Despite his own success and the expanding popularity of soap operas on television, Reinholt talks bitterly and forthrightly about the attitudes within the entertainment industry toward soaps and its stars.

"The emasculation of the male is supportive of all the old Irna Phillips (one of the most successful soap opera writers-creators) syndrome. The medium doesn't want to recognize that male castration is passe...that the women at home want to see stronger males on daytime TV. They don't want their heroes caught up in the macho image of mistreatments of woman."

"In this business," Reinholt said, "those of us who are soap actors considered the real hacks. If we get a reputation for being good, we're still not considered usable for theater. And I understand that Hollywood television people resent the use of soap opera actors as guests in prime time.

"Not because we're not talented, but rather it's dealing with a kind of snobbery," he complained.

It is ironic, Reinholt says, that this attitude should prevail. The daytime dramas, he claimed, are more meaningful and representative of life's realities, especially in the middle class.

"The soap operas talk more to the average folk," he contended. "The middle-class people relate more to us in soaps than they do to the Hollywood stars. The real irony is that the actors find it (working in a soap opera) more demanding, more difficult than theater or films. His skills have to be greater.

"Doing a soap opera means working with three cameras, without stop-and-go in films. They don't like to stop in soaps, unless there's a dreadful mistake.

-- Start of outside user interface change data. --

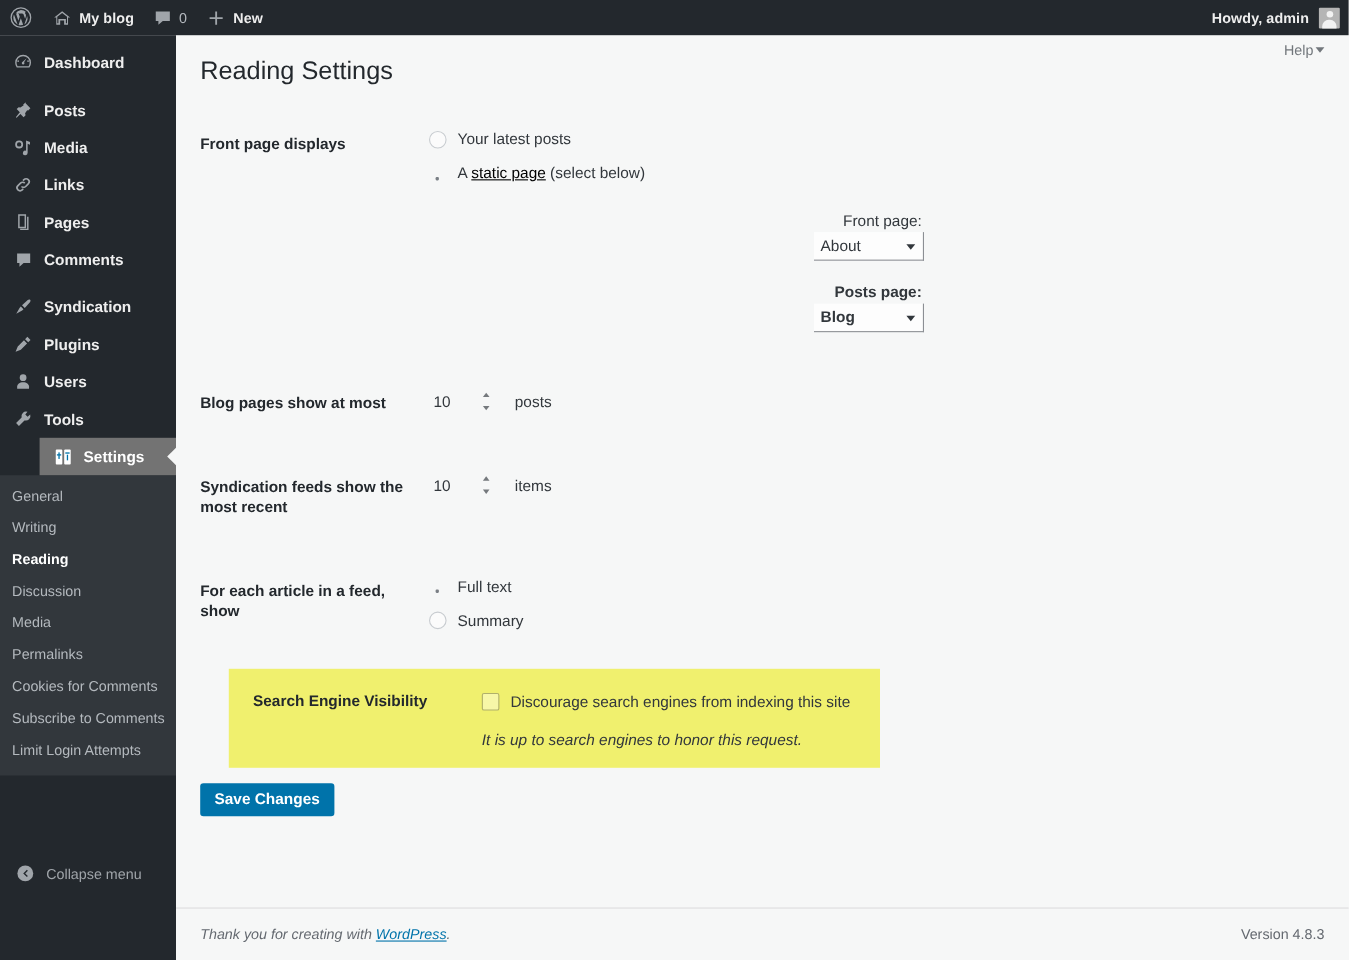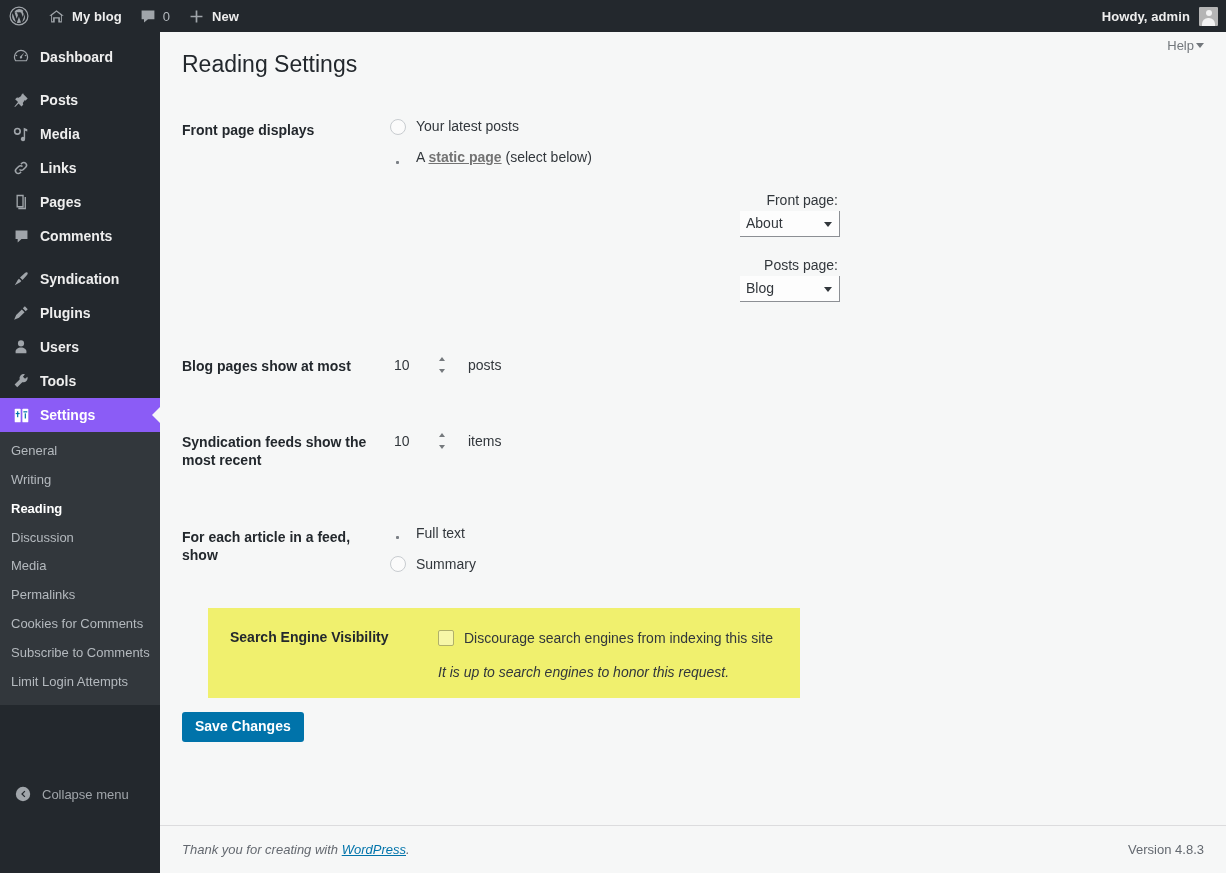--- a/index.html
+++ b/index.html
@@ -64,21 +64,21 @@
     color: #eee; text-decoration: none;
     font-weight: 600; position: relative;
     cursor: pointer;
   }
   .menu-item .mi-icon {
     width: 20px; height: 20px; margin-right: 9px;
     display: inline-flex; align-items: center; justify-content: center;
     color: #a0a5aa; flex: 0 0 auto;
   }
   .menu-item.current {
-    background: #8b5cf6; color: #fff;
+    background: #737373; color: #fff; margin-left: 36px;
   }
   .menu-item.current .mi-icon { color: #fff; }
   .menu-item.current::after {
     content: ""; position: absolute; right: 0; top: 50%;
     margin-top: -8px;
     border-style: solid; border-width: 8px;
     border-color: transparent #f6f7f7 transparent transparent;
   }
   .menu-sep { height: 9px; }
 
@@ -151,25 +151,25 @@
   }
   .radio.sel {
     width: 16px; height: 16px; border: none; background: transparent;
     position: relative;
   }
   .radio.sel::after {
     content: ""; position: absolute; left: 6px; top: 11px;
     width: 3px; height: 3px; background: #7a7f85; border-radius: 1px;
   }
   .opt-label { font-size: 14px; }
-  a.inline-link { color: #737373; text-decoration: underline; font-weight: bold; }
+  a.inline-link { color: #000000; text-decoration: underline; }
 
   .sub-selects { margin-top: 22px; }
   .sel-row { display: flex; align-items: center; margin-bottom: 18px; flex-direction: column; }
-  .sel-row:last-child { margin-bottom: 0; }
+  .sel-row:last-child { margin-bottom: 0; font-weight: bold; }
   .sel-label {
     width: 120px; text-align: right; padding-right: 12px;
     font-size: 14px; color: #32373c;
   }
   .fake-select {
     position: relative; width: 100px; height: 26px;
     background: #fdfdfd; cursor: pointer;
     border: none;
     border-right: 1px solid #8c8f94;
     border-bottom: 1px solid #8c8f94;

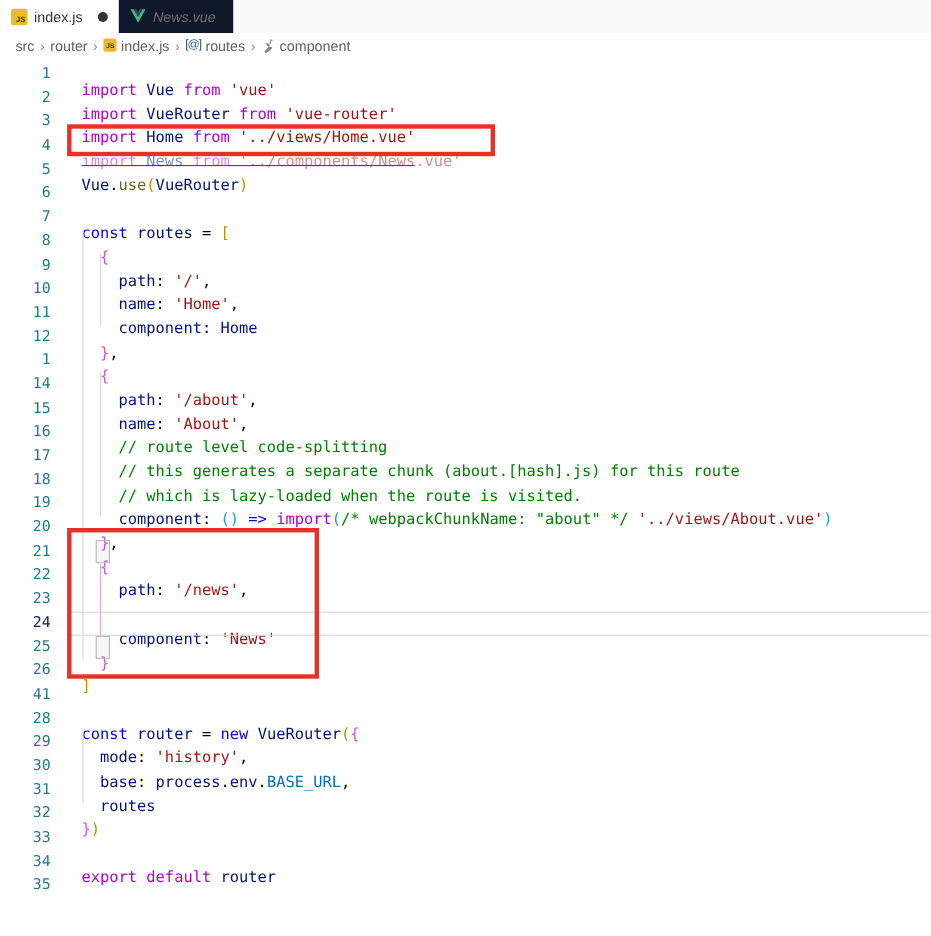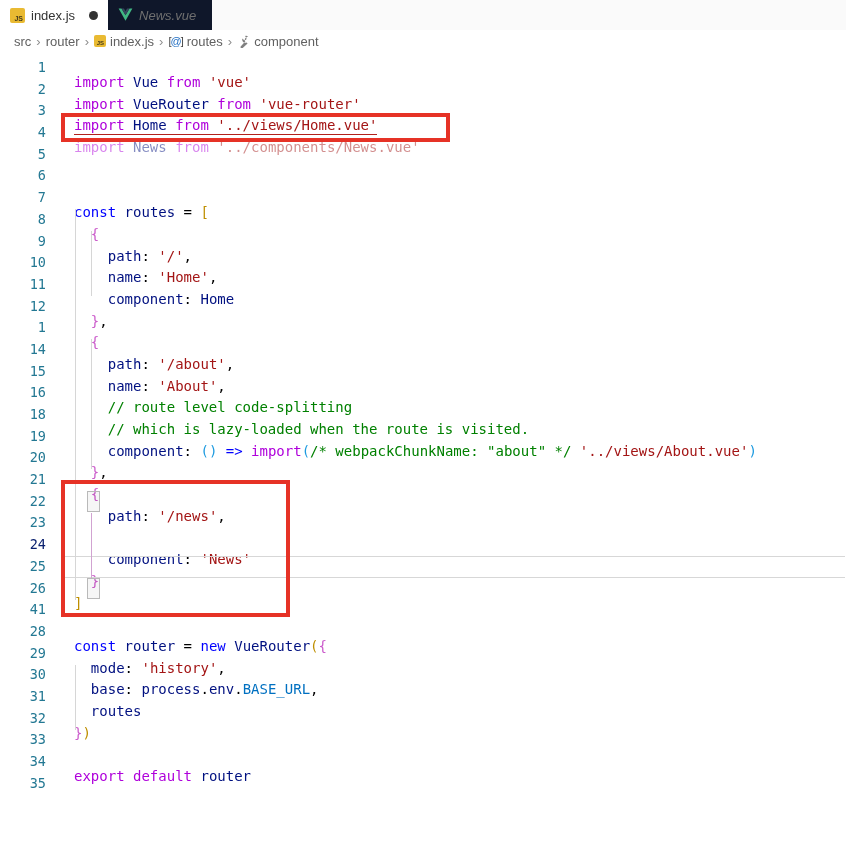--- a/index.html
+++ b/index.html
@@ -42,21 +42,21 @@
   .tk-fn  { color:#795E26; }
   .tk-str { color:#A31515; }
   .tk-com { color:#008000; }
   .tk-punc{ color:#000000; }
   .tk-pln { color:#000000; }
   .tk-b1  { color:#BF8F00; }
   .tk-b2  { color:#CB5BCB; }
   .tk-b3  { color:#1E9BE0; }
   .tk-cst { color:#0070C1; }
 
-  .line-underline .code-text { border-bottom:1.5px solid #b2221c; padding-bottom:1px; }
+  .line-underline .code-text { border-bottom:1.5px solid #b2221c; padding-bottom:17px; }
   .line-faded .code-text { opacity:0.48; }
 
   
   #overlay { position:absolute; left:0; top:0; width:846px; height:851px;
     pointer-events:none; z-index:5; }
   .ov { position:absolute; }
   .ov-redbox { border:4px solid #e63226; background:transparent; }
   .ov-curline { border-top:1px solid #d7d7d7; border-bottom:1px solid #d7d7d7; }
   .ov-guide { width:1px; background:#d6d6d6; }
   .ov-bguide { width:1px; background:#d1a3d1; }
@@ -119,20 +119,21 @@
     <div class="line line-underline">
       <div class="gutter">3</div>
       <div class="code"><span class="code-text"><span class="tk-kw">import</span><span class="tk-pln"> </span><span class="tk-var">Home</span><span class="tk-pln"> </span><span class="tk-kw">from</span><span class="tk-pln"> </span><span class="tk-str">'../views/Home.vue'</span></span></div>
     </div>
     <div class="line line-faded">
       <div class="gutter">4</div>
       <div class="code"><span class="code-text"><span class="tk-kw">import</span><span class="tk-pln"> </span><span class="tk-var">News</span><span class="tk-pln"> </span><span class="tk-kw">from</span><span class="tk-pln"> </span><span class="tk-str">'../components/News.vue'</span></span></div>
     </div>
     <div class="line">
       <div class="gutter">5</div>
+      <div class="code"><span class="code-text"><span class="tk-var">Vue</span><span class="tk-punc">.</span><span class="tk-fn">use</span><span class="tk-b1">(</span><span class="tk-var">VueRouter</span><span class="tk-b1">)</span></span></div>
     </div>
     <div class="line">
       <div class="gutter">6</div>
       <div class="code"><span class="code-text"></span></div>
     </div>
     <div class="line">
       <div class="gutter">7</div>
       <div class="code"><span class="code-text"><span class="tk-ctl">const</span><span class="tk-pln"> </span><span class="tk-var">routes</span><span class="tk-pln"> </span><span class="tk-punc">=</span><span class="tk-pln"> </span><span class="tk-b1">[</span></span></div>
     </div>
     <div class="line">
@@ -163,20 +164,24 @@
       <div class="gutter">14</div>
       <div class="code"><span class="code-text"><span class="tk-pln">    </span><span class="tk-var">path</span><span class="tk-punc">:</span><span class="tk-pln"> </span><span class="tk-str">'/about'</span><span class="tk-punc">,</span></span></div>
     </div>
     <div class="line">
       <div class="gutter">15</div>
       <div class="code"><span class="code-text"><span class="tk-pln">    </span><span class="tk-var">name</span><span class="tk-punc">:</span><span class="tk-pln"> </span><span class="tk-str">'About'</span><span class="tk-punc">,</span></span></div>
     </div>
     <div class="line">
       <div class="gutter">16</div>
       <div class="code"><span class="code-text"><span class="tk-pln">    </span><span class="tk-com">// route level code-splitting</span></span></div>
+    </div>
+    <div class="line">
+      <div class="gutter">17</div>
+      <div class="code"><span class="code-text"><span class="tk-pln">    </span><span class="tk-com">// this generates a separate chunk (about.[hash].js) for this route</span></span></div>
     </div>
     <div class="line">
       <div class="gutter">18</div>
       <div class="code"><span class="code-text"><span class="tk-pln">    </span><span class="tk-com">// which is lazy-loaded when the route is visited.</span></span></div>
     </div>
     <div class="line">
       <div class="gutter">19</div>
       <div class="code"><span class="code-text"><span class="tk-pln">    </span><span class="tk-var">component</span><span class="tk-punc">:</span><span class="tk-pln"> </span><span class="tk-b3">()</span><span class="tk-pln"> </span><span class="tk-ctl">=&gt;</span><span class="tk-pln"> </span><span class="tk-kw">import</span><span class="tk-b3">(</span><span class="tk-com">/* webpackChunkName: "about" */</span><span class="tk-pln"> </span><span class="tk-str">'../views/About.vue'</span><span class="tk-b3">)</span></span></div>
     </div>
     <div class="line">

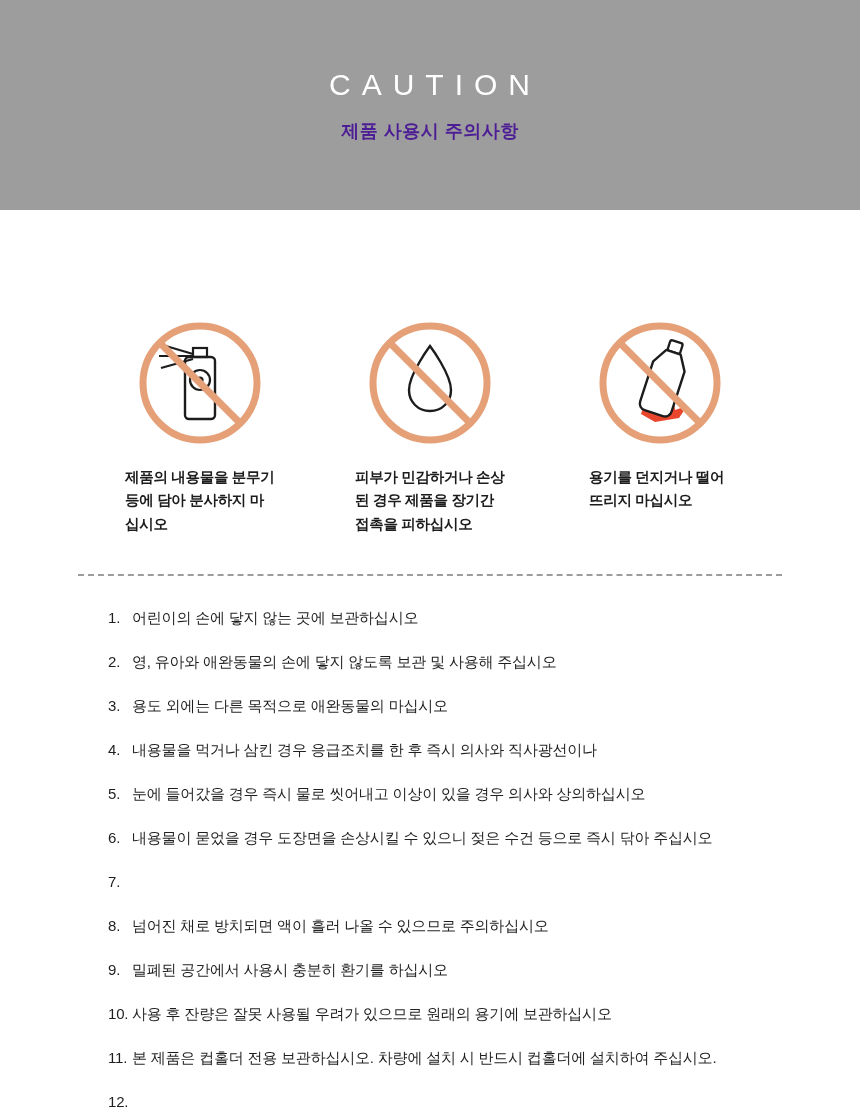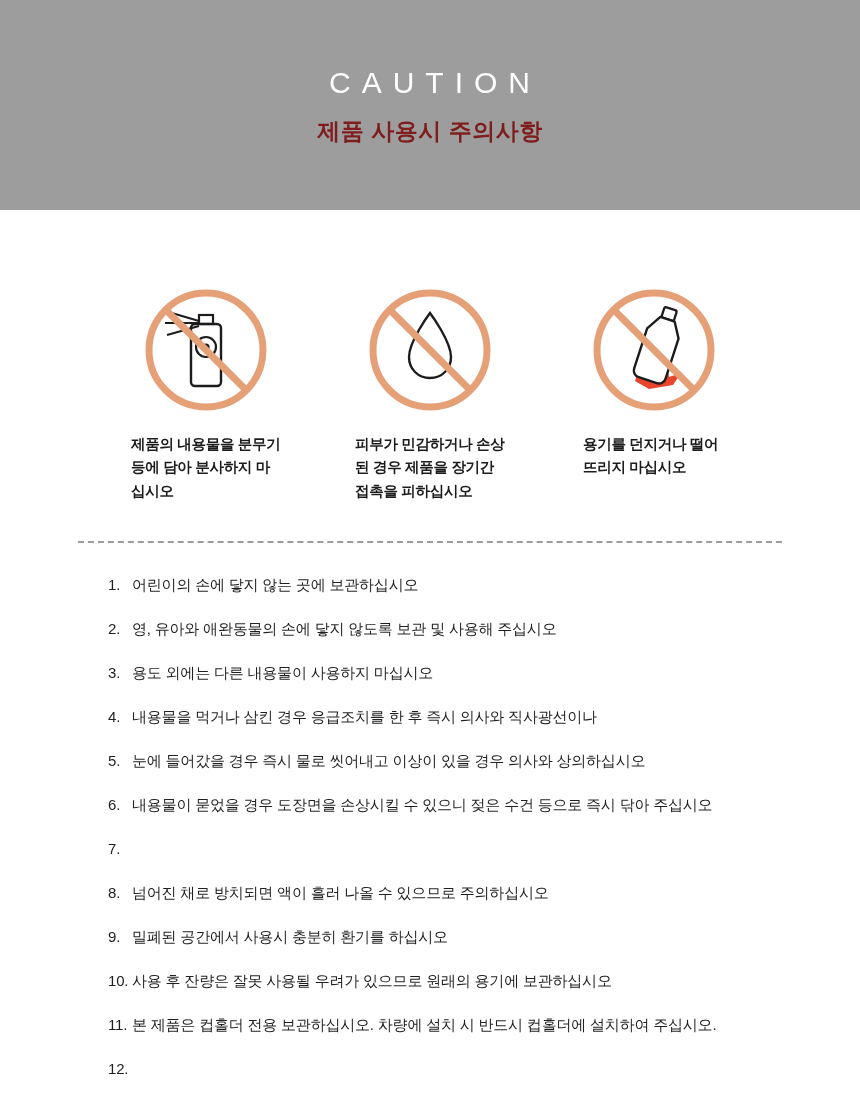--- a/index.html
+++ b/index.html
@@ -35,35 +35,35 @@
   .header-title {
     color: #ffffff;
     font-size: 30px;
     letter-spacing: 11px;
     font-weight: 400;
     line-height: 1;
     margin: 0 0 22px 10px;
     font-family: "Liberation Sans", sans-serif;
   }
   .header-sub {
-    color: #7f1d1d;
-    font-size: 23px;
+    color: #4c1d95;
+    font-size: 18px;
     font-weight: 700;
     letter-spacing: 0.5px;
     line-height: 1;
     margin: 0;
   }
 
   
   .icons-row {
     display: flex;
     justify-content: center;
     align-items: flex-start;
-    padding-top: 75px;
-    gap: 4px;
+    padding-top: 108px;
+    gap: 10px;
   }
   .icon-block {
     width: 220px;
     display: flex;
     flex-direction: column;
     align-items: center;
   }
   .icon-art {
     width: 130px;
     height: 130px;
@@ -185,21 +185,21 @@
     <li class="note-item">
       <span class="note-num">1.</span>
       <span class="note-text">어린이의 손에 닿지 않는 곳에 보관하십시오</span>
     </li>
     <li class="note-item">
       <span class="note-num">2.</span>
       <span class="note-text">영, 유아와 애완동물의 손에 닿지 않도록 보관 및 사용해 주십시오</span>
     </li>
     <li class="note-item">
       <span class="note-num">3.</span>
-      <span class="note-text">용도 외에는 다른 내용물이 사용하지 마십시오</span>
+      <span class="note-text">용도 외에는 다른 목적으로 애완동물의 마십시오</span>
     </li>
     <li class="note-item">
       <span class="note-num">4.</span>
       <span class="note-text">내용물을 먹거나 삼킨 경우 응급조치를 한 후 즉시 의사와 직사광선이나</span>
     </li>
     <li class="note-item">
       <span class="note-num">5.</span>
       <span class="note-text">눈에 들어갔을 경우 즉시 물로 씻어내고 이상이 있을 경우 의사와 상의하십시오</span>
     </li>
     <li class="note-item">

"The soap opera is a great art form. What is marvelous is that it is intrinsically American. Whey they try to distort American sociology, as they did in BEACON HILL--there were no Irish on Beacon Hill in the 1920s--it fails.

Recently there has been a new rage in the soap operas--MARY HARTMAN, MARY HARTMAN. Reinholt's opinion about that show is as mixed as the general reaction to it.

"To say the most, it is spasmodic," he said. "Sometimes it is extremely relevant, it becomes surreal. Other times, I think, it's extremely trivial. I can't invest care in those things. I think the characters are cardboard and that it goes far beyond relevance.

"Like most pros in the business, Norman Lear (MARY HARTMAN, MARY HARTMAN producer) can't understand the soaps' impact. They don't understand its effect in helping the audience release otherwise inhibited emotional blocks they can't release in real life. Lear is missing the therapeutic points, which do not exist in prime time and most forms of entertainment.

1 comment:

  1. I knew George for many years and found him intelligent, opinionated and caring. A fine student and interpreter of life.